Geesink hace llorar a Japón
El 20 de septiembre de 1964 la llama olímpica llegó a Hiroshima, camino de Tokio, tras pasar por Okinawa. Los simbolismos eran elocuentes. Las palomas aún anidaban en los boquetes de edificios sin reconstruir, restos de la bomba atómica lanzada el 6 de agosto de 1945 desde el B-29 Enola Gay. Diecinueve años después, la delegación de atletas norteamericanos aterrizó en la capital japonesa a bordo de otro Boeing de la compañía Pan American.
Los Juegos de la XVIII Olimpiada suponían la reconciliación definitiva tras las dos grandes guerras. El último relevo de la antorcha lo hizo el joven atleta Yoshinari Sakai, el bebé de Hiroshima, nacido el mismo día que su ciudad se convertía en infierno. El olimpismo viajaba por primera vez a Asia tras la renuncia de Tokio en 1937 a la edición de 1940 al entrar en guerra con China y luego en la Segunda Guerra Mundial.
Para Japón era un reto en su recuperación y lo ganó con su laboriosidad y una inversión de 3.000 millones de dólares. Fueron los Juegos de la amabilidad y, naturalmente, los más grandes en electrónica. Pero el país sufrió una gran decepción deportiva.
En yudo, el deporte nacional que debutaba en el programa olímpico con el voleibol, un gigante holandés de 1,98 metros y 120 kilos de peso hizo llorar a todo el país. Anton Geesink derrotó a Akio Kaminaga en la pelea cumbre y de nada sirvieron los triunfos japoneses en las otras tres categorías. El que después sería silencioso miembro del COI aprovechó un ataque de su rival para llevarle al suelo y le abrazó por el cuello sin escapatoria posible. Los 30 segundos de la inmovilización y su eco fueron los más tristes para Japón desde la guerra. Pero no fue una sorpresa. Geesink era el favorito. Había sido el primer no japonés campeón del mundo y había preparado mucho tiempo su técnica.
La gimnasta soviética Larisa Latynina sumó dos oros más y llegó a los nueve desde 1956, con 18 medallas en total. Don Schollander fue el primer nadador en ganar cuatro oros en unos Juegos, dos individuales y dos en relevos. Pero sólo en estilo libre, en 100 y 400 metros. Aún no se disputaban los 200. La fornida australiana Dawn Fraser, la gran reina de la velocidad, ganó sus terceros 100 libre desde Melbourne.

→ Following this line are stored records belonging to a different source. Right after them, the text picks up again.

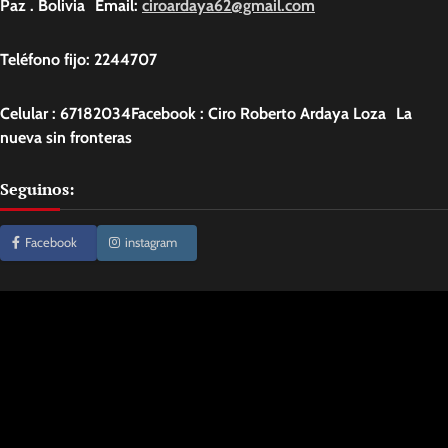
Paz . Bolivia Email:
ciroardaya62@gmail.com
Teléfono fijo: 2244707
Celular : 67182034Facebook : Ciro Roberto Ardaya Loza La
nueva sin fronteras
Seguinos:
Facebook
instagram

Con Jesse Owens en las gradas, Bob Hayes, un dignísimo sucesor, igualó en la última pista de atletismo de tierra el récord mundial de Hary en los 100 metros. Era un portento. Logró otro oro en el relevo y fue después una gran estrella en el fútbol-rugby profesional americano.
Hayes parecía verdad. Las hermanas soviéticas Press, en cambio, dejaron todas las dudas. Tamara ganó el lanzamiento de peso, como en Roma, y el disco, en el que había sido plata. Junto a su hermana Irina, se llenó de medallas en los años 60, pero desaparecieron sospechosamente al empezar los controles de sexo.
Abebe Bikila, ya sargento, volvió a ganar el maratón. La misma seriedad, la misma zancada, pero ya con zapatillas y calcetines de marca. Blancos. Se escapó cuando quiso del gran fondista australiano Ron Clarke, gran fiasco en los Juegos, sólo bronce en los espléndidos 10.000 ganados en un enorme ataque final por el indio sioux estadounidense Bill Mills. Bikila mejoró tres minutos su tiempo de Roma y mientras todos llegaban agotados y eran envueltos en mantas, él se puso a hacer estiramientos y ejercicios.
España no ganó medallas y sí se llenó de vergüenza. El boxeador Valentín Loren, tras ser descalificado por agarrar y dar golpes con el guante abierto, le sacudió al árbitro húngaro. Triste récord.